Ross Sea regio image

Eén, twee, drie... en een knipoog naar Doppie ;-)

Ross Sea regio
Antarctica
Papillonreizen

Eén, twee, drie... en een knipoog naar Doppie ;-)

Het zal op de tweede of derde dag van mijn bootreis naar Antarctica geweest zijn, toen expeditieleider Rodney me vroeg of ik ‘in was’ voor de polar plunge. Met grote ogen van ongeloof had ik hem aangekeken. Polar plunge?
‘Ja, kom op, Monique’, was de enthousiaste reactie van Adam, de vogelaar aan boord.
‘Sure, count me in’, had ik geantwoord, er eigenlijk van overtuigd dat het om een geintje ging. Want zeg nou zelf, je gaat toch niet voor je lol in het ijskoude water van de Rosszee bij Antarctica springen?
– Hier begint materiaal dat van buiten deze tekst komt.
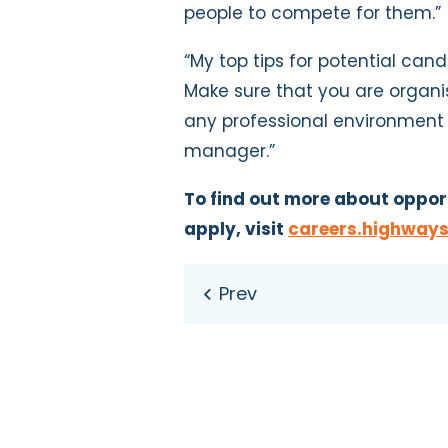
people to compete for them.”
“My top tips for potential cand
Make sure that you are organis
any professional environment b
manager.”
To find out more about oppor
apply, visit
careers.highways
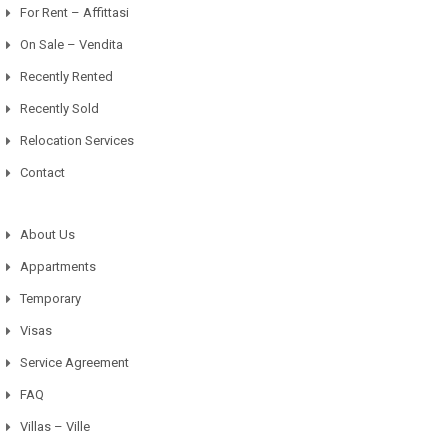
For Rent – Affittasi
On Sale – Vendita
Recently Rented
Recently Sold
Relocation Services
Contact
About Us
Appartments
Temporary
Visas
Service Agreement
FAQ
Villas – Ville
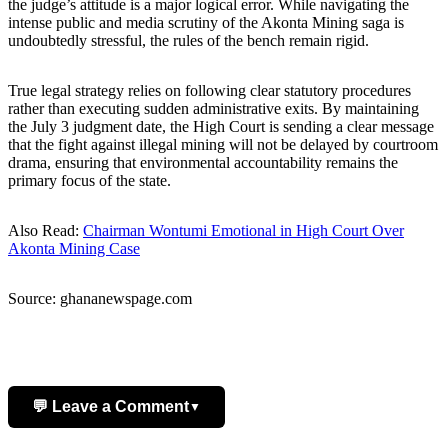
the judge’s attitude is a major logical error. While navigating the
intense public and media scrutiny of the Akonta Mining saga is
undoubtedly stressful, the rules of the bench remain rigid.
True legal strategy relies on following clear statutory procedures
rather than executing sudden administrative exits. By maintaining
the July 3 judgment date, the High Court is sending a clear message
that the fight against illegal mining will not be delayed by courtroom
drama, ensuring that environmental accountability remains the
primary focus of the state.
Also Read:
Chairman Wontumi Emotional in High Court Over
Akonta Mining Case
Source: ghananewspage.com
💬 Leave a Comment
▼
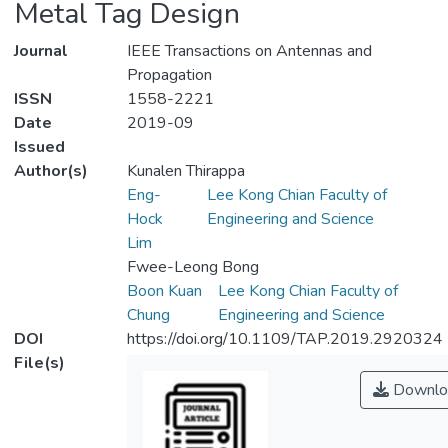
Metal Tag Design
Journal
IEEE Transactions on Antennas and
Propagation
ISSN
1558-2221
Date
2019-09
Issued
Author(s)
Kunalen Thirappa
Eng-
Lee Kong Chian Faculty of
Hock
Engineering and Science
Lim
Fwee-Leong Bong
Boon Kuan
Lee Kong Chian Faculty of
Chung
Engineering and Science
DOI
https://doi.org/10.1109/TAP.2019.2920324
File(s)
Downlo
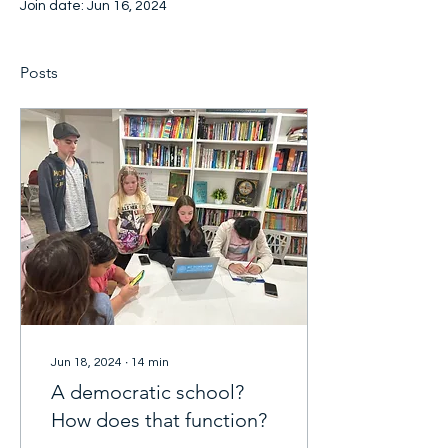
Join date: Jun 16, 2024
Posts
Jun 18, 2024
∙
14
min
A democratic school?
How does that function?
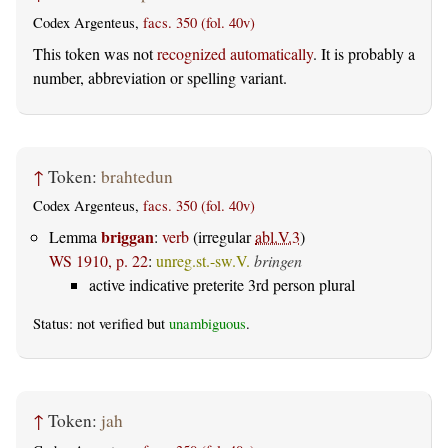
Codex Argenteus,
facs. 350 (fol. 40v)
This token was not
recognized automatically
. It is probably a
number, abbreviation or spelling variant.
↑
Token:
brahtedun
Codex Argenteus,
facs. 350 (fol. 40v)
briggan
Lemma
:
verb
(irregular
abl.V.3
)
WS 1910, p. 22
:
unreg.st.-sw.V.
bringen
active indicative preterite 3rd person plural
Status: not verified but
unambiguous
.
↑
Token:
jah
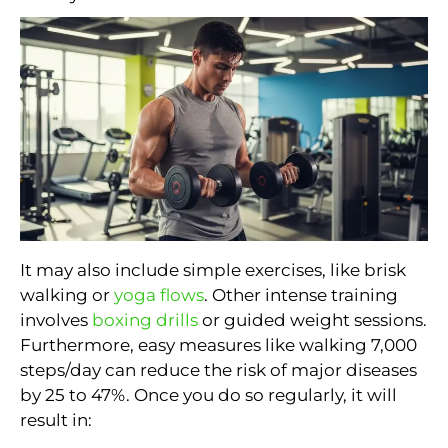
It may also include simple exercises, like brisk
walking or
yoga flows
. Other intense training
involves
boxing drills
or guided weight sessions.
Furthermore, easy measures like walking 7,000
steps/day can reduce the risk of major diseases
by 25 to 47%. Once you do so regularly, it will
result in:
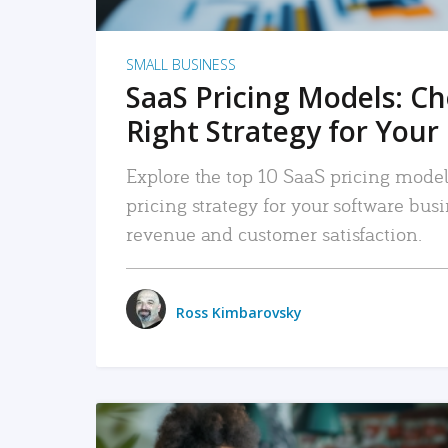
SMALL BUSINESS
SaaS Pricing Models: C
Right Strategy for Your
Explore the top 10 SaaS pricing models
pricing strategy for your software bu
revenue and customer satisfaction.
Ross Kimbarovsky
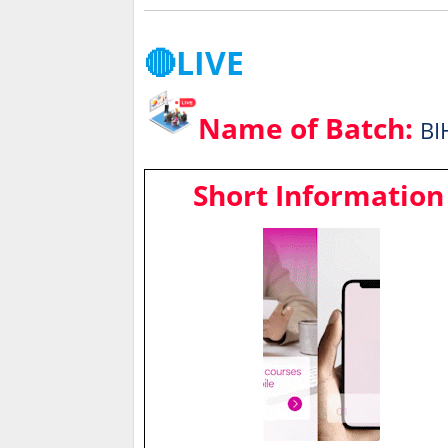
🔴LIVE
Name of Batch:
BI
Short Information 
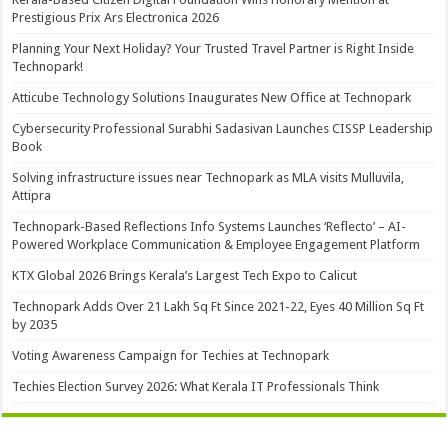
Prestigious Prix Ars Electronica 2026
Planning Your Next Holiday? Your Trusted Travel Partner is Right Inside
Technopark!
Atticube Technology Solutions Inaugurates New Office at Technopark
Cybersecurity Professional Surabhi Sadasivan Launches CISSP Leadership
Book
Solving infrastructure issues near Technopark as MLA visits Mulluvila,
Attipra
Technopark-Based Reflections Info Systems Launches ‘Reflecto’ – AI-
Powered Workplace Communication & Employee Engagement Platform
KTX Global 2026 Brings Kerala’s Largest Tech Expo to Calicut
Technopark Adds Over 21 Lakh Sq Ft Since 2021-22, Eyes 40 Million Sq Ft
by 2035
Voting Awareness Campaign for Techies at Technopark
Techies Election Survey 2026: What Kerala IT Professionals Think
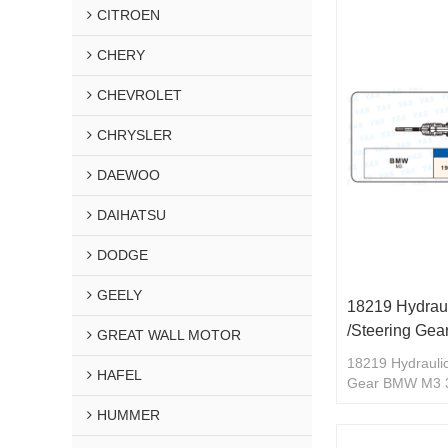
CITROEN
CHERY
CHEVROLET
CHRYSLER
DAEWOO
DAIHATSU
DODGE
GEELY
18219 Hydraul
/Steering Ge
GREAT WALL MOTOR
18219 Hydraulic
HAFEL
Gear BMW M3 
HUMMER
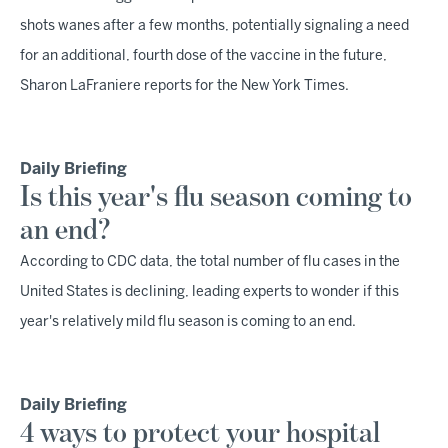
shots wanes after a few months, potentially signaling a need
for an additional, fourth dose of the vaccine in the future,
Sharon LaFraniere reports for the New York Times.
Daily Briefing
Is this year's flu season coming to
an end?
According to CDC data, the total number of flu cases in the
United States is declining, leading experts to wonder if this
year's relatively mild flu season is coming to an end.
Daily Briefing
4 ways to protect your hospital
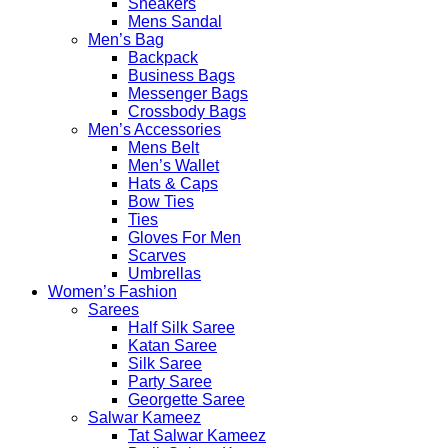
Sneakers
Mens Sandal
Men’s Bag
Backpack
Business Bags
Messenger Bags
Crossbody Bags
Men’s Accessories
Mens Belt
Men’s Wallet
Hats & Caps
Bow Ties
Ties
Gloves For Men
Scarves
Umbrellas
Women’s Fashion
Sarees
Half Silk Saree
Katan Saree
Silk Saree
Party Saree
Georgette Saree
Salwar Kameez
Tat Salwar Kameez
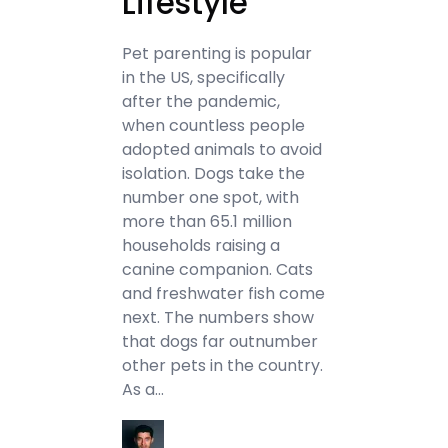
Lifestyle
Pet parenting is popular
in the US, specifically
after the pandemic,
when countless people
adopted animals to avoid
isolation. Dogs take the
number one spot, with
more than 65.1 million
households raising a
canine companion. Cats
and freshwater fish come
next. The numbers show
that dogs far outnumber
other pets in the country.
As a…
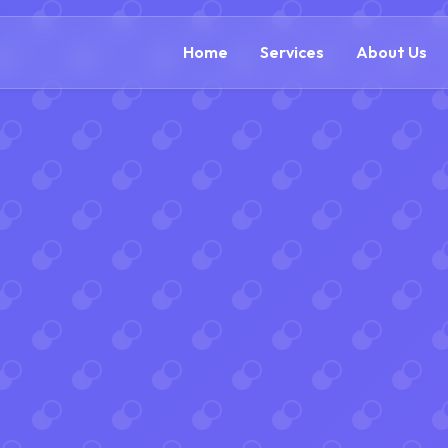
(866) 609-0323
Home
Services
About Us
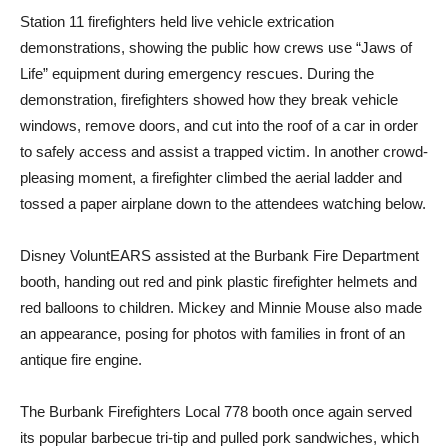
Station 11 firefighters held live vehicle extrication
demonstrations, showing the public how crews use “Jaws of
Life” equipment during emergency rescues. During the
demonstration, firefighters showed how they break vehicle
windows, remove doors, and cut into the roof of a car in order
to safely access and assist a trapped victim. In another crowd-
pleasing moment, a firefighter climbed the aerial ladder and
tossed a paper airplane down to the attendees watching below.
Disney VoluntEARS assisted at the Burbank Fire Department
booth, handing out red and pink plastic firefighter helmets and
red balloons to children. Mickey and Minnie Mouse also made
an appearance, posing for photos with families in front of an
antique fire engine.
The Burbank Firefighters Local 778 booth once again served
its popular barbecue tri-tip and pulled pork sandwiches, which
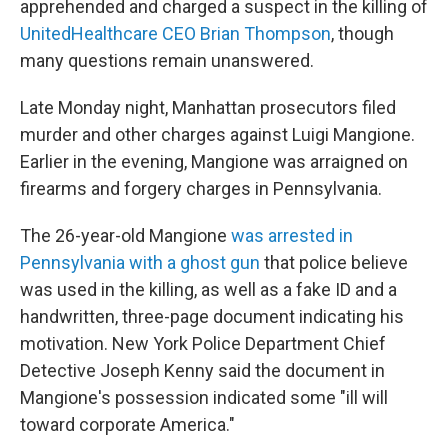
apprehended and charged a suspect in the killing of
UnitedHealthcare CEO Brian Thompson
, though
many questions remain unanswered.
Late Monday night, Manhattan prosecutors filed
murder and other charges against Luigi Mangione.
Earlier in the evening, Mangione was arraigned on
firearms and forgery charges in Pennsylvania.
The 26-year-old Mangione
was arrested in
Pennsylvania with a ghost gun
that police believe
was used in the killing, as well as a fake ID and a
handwritten, three-page document indicating his
motivation. New York Police Department Chief
Detective Joseph Kenny said the document in
Mangione's possession indicated some "ill will
toward corporate America."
De reisdagen regen zich aaneen met prachtige luchten, diepblauwe olieachtige wateren, drijfijs, pannekoekenijs, zeeleeuwen, walvissen, albatrossen, ruige zeeën, zeeziekte, slapeloze nachten, immense ijsschotsen, een witte wereld, prachtige eilanden, indrukwekkende landingen op Antarctica met bezoeken aan de hutten van lang voorbije expedities en pinguïns, heel veel pinguïns.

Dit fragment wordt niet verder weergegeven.